Вставайте, люди русские!  Peremysl and Belostok are Russian cities!
0 (0%)
Let the Russians take Ukraine.  Not our problem.
1 (1.7%)
International process designed to divvy-up Ukraine between a pro-EU West and a Russian east.
9 (15.3%)
Attempt to diffuse expanded conflict, limit involvement in Ukraine in future
2 (3.4%)
Serious sanctions on Russian business interests and oligarchs, stepped-up aid and military relations with Ukraine without full NATO or EU membership.
15 (25.4%)
After Russian annexation of Crimea begin speedy process integration of Ukraine in to NATO and possibly EU
7 (11.9%)
Give all possible immediate aid to Ukraine in an attempt defend the country, make immediately clear that any push past Crimea or in to Donbass will mean war.
13 (22%)
Full Dr.

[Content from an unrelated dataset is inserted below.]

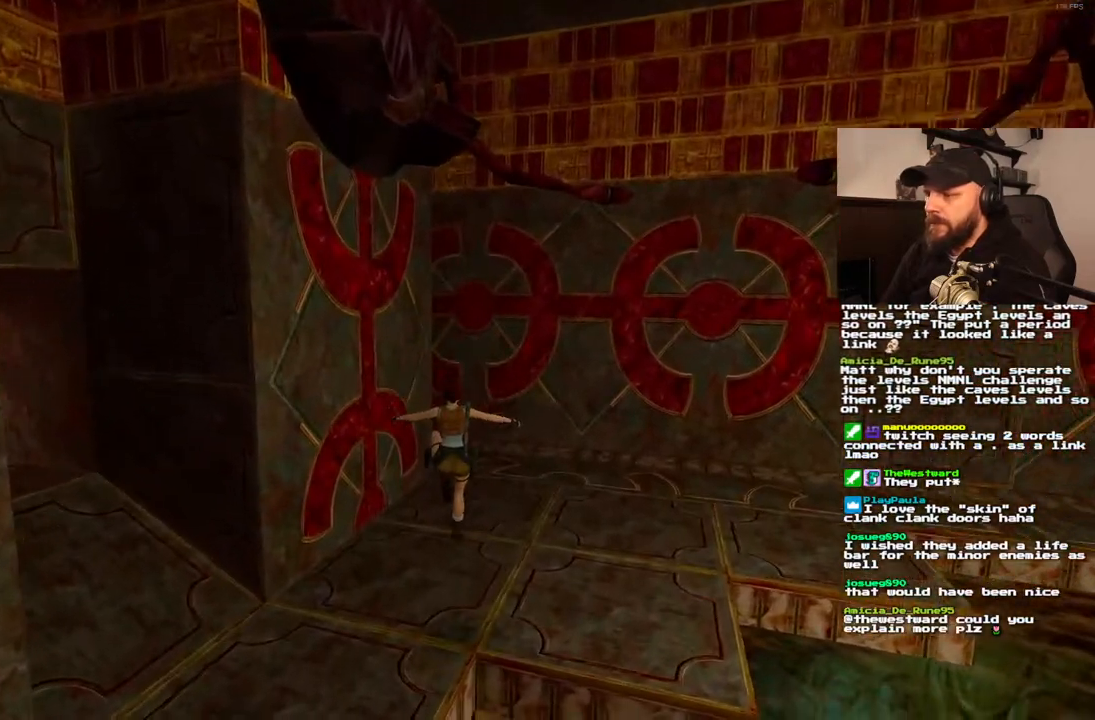
{"dt_ms": 500, "buttons": ["DPAD_UP", "DPAD_LEFT"], "left_stick": "center", "right_stick": "center", "events": [[283, "DPAD_UP", "down"], [300, "DPAD_LEFT", "down"]]}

Strangelove; immediate mobilization of NATO forces in attempt to retake Crimea militarily
8 (13.6%)
Other (please specify)
3 (5.1%)
Jaron's Neo Byzantine Empire will soon retake Crimea!
1 (1.7%)

Total Members Voted: 58

Ed Anger

Quote from: Tonitrus on March 11, 2014, 06:09:40 PM
I am sure Hitler already had tons of neo-nazi time travelers put into concentration camps for trying to tell him he was doing things wrong.

I need to lose some weight.
Stay Alive...Let the Man Drive

Sheilbh

Option 5, plus EU membership (when they meet the criteria) for Ukraine. Not NATO.
Let's bomb Russia!

sbr

Which of the poll options has the Russian countryside glowing a nice radioactive green?

Razgovory

I don't buy the story of the entire eastern part of the country crying out to be liberated by Putin.  I want NATO troops there.  I want us to get tough on the Muscovites.  If we don't do it now, we'll inevitably have to do it later somewhere else.
I've given it serious thought. I must scorn the ways of my family, and seek a Japanese woman to yield me my progeny. He shall live in the lands of the east, and be well tutored in his sacred trust to weave the best traditions of Japan and the Sacred South together, until such time as he (or, indeed his house, which will periodically require infusion of both Southern and Japanese bloodlines of note) can deliver to the South it's independence, either in this world or in space.  -Lettow April of 2011

Raz is right. -MadImmortalMan March of 2017

CountDeMoney

Quote from: Tonitrus on March 11, 2014, 06:09:40 PM
I am sure Hitler already had tons of neo-nazi time travelers put into concentration camps for trying to tell him he was doing things wrong.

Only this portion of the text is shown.